- TASK 1: List each username that heads a post in the forum thread on leaving a relationship below, along with the date shown next to it.
- TASK 2: Decide whether each statement agrees with the forum thread on leaving a relationship below. Answer yes or no, and quote the words that settle it. (a) LaundryMan's parents stayed together for the children. (b) According to lancaster, the couple completed a full year of MC. (c) Pinto3 has lived with the mother of Pinto3's daughter for 5 years.

- SOURCE EXTRACT:
·····
That is a hard thing to admit, and I am in a simaliar situation. Seeing this makes me face it a little bit. I just made a post about my wanting to leave, and I'm ready to let her. I think a lot of our issues have stemmed from the fact that I jumped into quickly and didn't really love her. I have lied to my self and her, and our friends and family for years because I thought that I could love her, I could make it work, I had to make it work. And I think she knows that, not because i told her but because she can feel it, it's not real, it's forced. Our only commonality is that we love our daughter. Thank you for your post it really hit home. Hard truth to face.


----------



## Pinto3 (Feb 7, 2016)

I want to clarfiy, that she is the mother of my daughter and we have lived together for 5 years, so In a respect I do and will always love her. I am just not nor have I ever been pasionalty in love with her.


----------



## SunCMars (Feb 29, 2016)

Pinto3 said:


> I want to clarfiy, that she is the mother of my daughter and we have lived together for 5 years, so In a respect I do and will always love her. I am just not nor have I ever been pasionalty in love with her.


You only live once. 

"You love her but are not in love with her", comes across. She is the mother of your children, but the connection is not there. You have said that, repeat ably. We hear you.

File for divorce. Let her take the job. It will give her a good income She will then have a new start for herself and the girls. 

You will find out quickly what she thinks about you, your relationship and all that it entails. The divorce will impact your finances for a long time. 

Be totally supportive of her until she is on her feet in the new location. Tell her up-front that the marriage is not going to work but you have deep feelings for her and want her to succeed and be happy. 

This dialogue will not be an easy one. Take the high road and stay on the high road. 

Maybe, in the future, you too can find a job in her new area, so as to be closer to your children. Just a thought.


----------



## LaundryMan (Mar 17, 2015)

I have very strong feelings about the "staying together for the kids" thing. My parents stayed together for us kids and it's made me a very negative, nihilistic jerk when it comes to relationships.

Leave her. Now. Don't wait until your oldest is 12, as in my situation. Don't wait until they both say they never want to see you again, as in my situation. Above all, don't wait until your kids are in their 30s and think that relationships like yours are what marriage is all about. Don't do it. Just leave. ASAP.


----------



## lancaster (Dec 2, 2013)

My story is so similar to yours. I have been through MC. Originally we agreed we would go for at least a year. Instead we only did 6 sessions. I think divorce will be the ultimate outcome. Like you, I am afraid for my child. I also believe my wife is a good woman, but we are not compatible. I think she and I deserve to be happy.


----------



## ABHale (Jan 3, 2016)

So why did you not take a stand when you knew you really didn't love her? Like you said she was drawing closer to you but you were pulling away. Now it is time to fix your mistake. From what you have posted, this is all on you. It doesn't matter what she is doing if you never loved her like you should have. Then you have another kid.
_Posted via Mobile Device_


----------
·····
- DATASET SECTION:
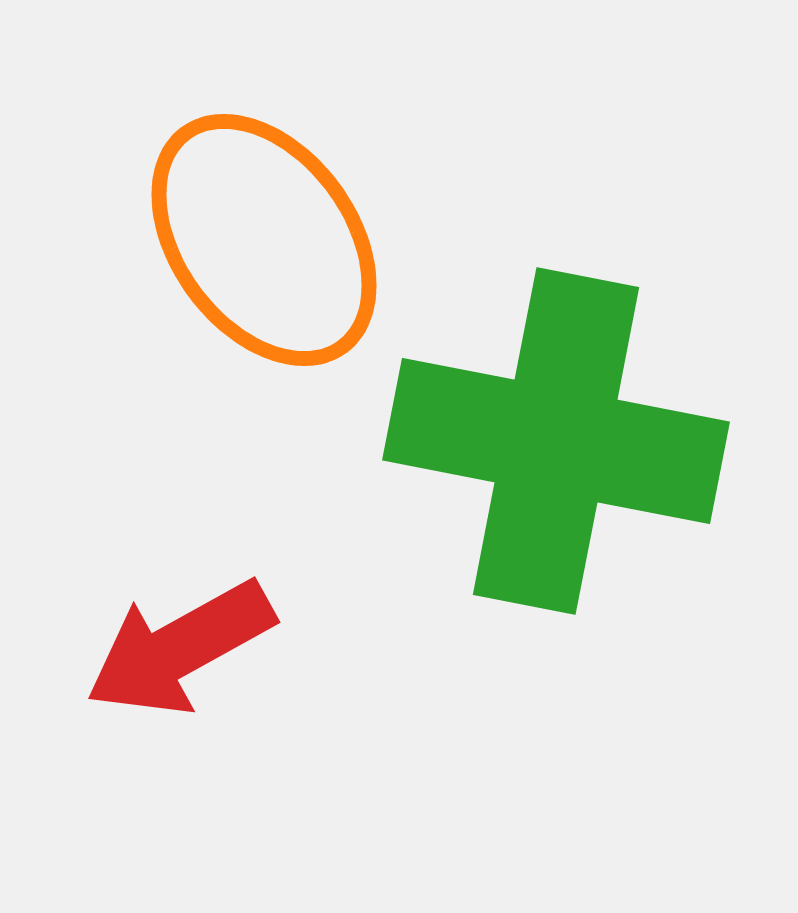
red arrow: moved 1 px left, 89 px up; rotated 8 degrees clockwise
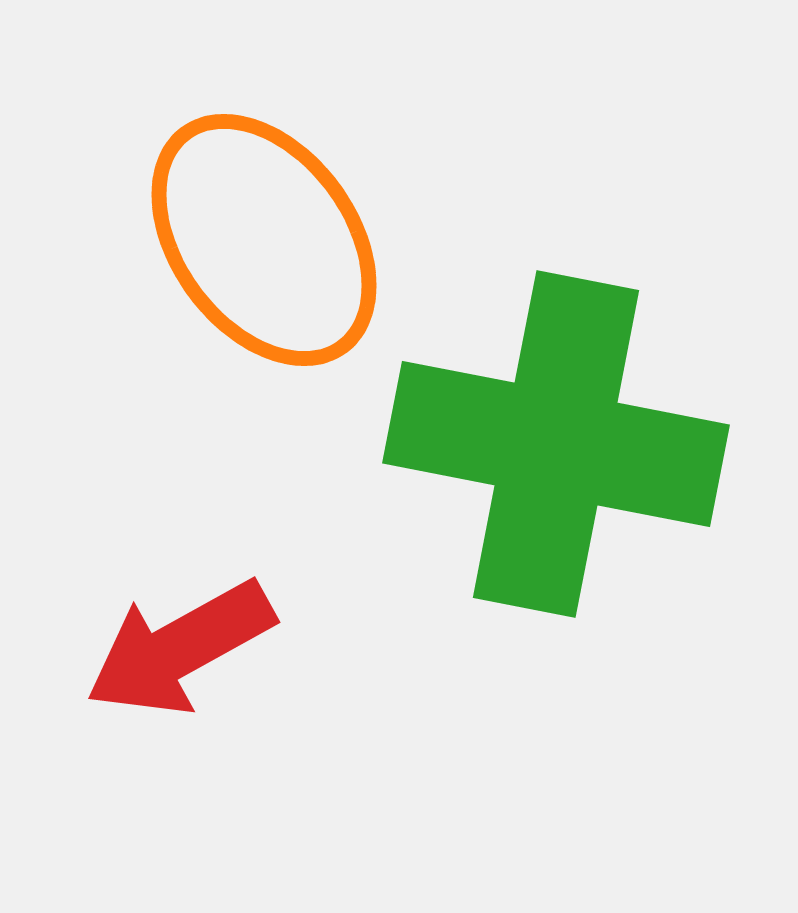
green cross: moved 3 px down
·····
- FINAL RESULT 1:
Pinto3 (Feb 7, 2016)
SunCMars (Feb 29, 2016)
LaundryMan (Mar 17, 2015)
lancaster (Dec 2, 2013)
ABHale (Jan 3, 2016)

- FINAL RESULT 2:
(a) Yes: "My parents stayed together for us kids"
(b) No: "Originally we agreed we would go for at least a year. Instead we only did 6 sessions."
(c) Yes: "she is the mother of my daughter and we have lived together for 5 years"